__WHAT IS REQUIRED__:
Reproduce the text of every entry below word for word, leaving out the pictures.
====== EXTRACTED INFORMATION
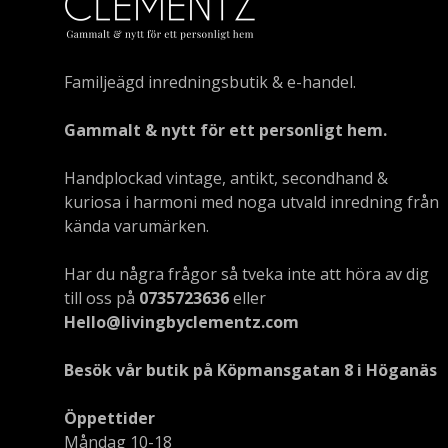
Familjeägd inredningsbutik & e-handel.
Gammalt & nytt för ett personligt hem.
Handplockad vintage, antikt, secondhand &
kuriosa i harmoni med noga utvald inredning från
kända varumärken.
Har du några frågor så tveka inte att höra av dig
till oss på
0735723636
eller
Hello@livingbyclementz.com
Besök vår butik på Köpmansgatan 8 i Höganäs
Öppettider
Måndag 10-18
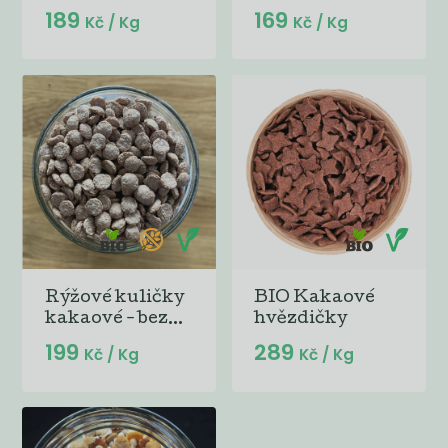
189
169
Kč
/ Kg
Kč
/ Kg
Rýžové kuličky
BIO Kakaové
kakaové - bez...
hvězdičky
199
289
Kč
/ Kg
Kč
/ Kg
============
__COMPLETED TASK__:
Familjeägd inredningsbutik & e-handel.
Gammalt & nytt för ett personligt hem.
Handplockad vintage, antikt, secondhand &
kuriosa i harmoni med noga utvald inredning från
kända varumärken.
Har du några frågor så tveka inte att höra av dig
till oss på
0735723636
eller
Hello@livingbyclementz.com
Besök vår butik på Köpmansgatan 8 i Höganäs
Öppettider
Måndag 10-18
189
169
Kč
/ Kg
Kč
/ Kg
Rýžové kuličky
BIO Kakaové
kakaové - bez...
hvězdičky
199
289
Kč
/ Kg
Kč
/ Kg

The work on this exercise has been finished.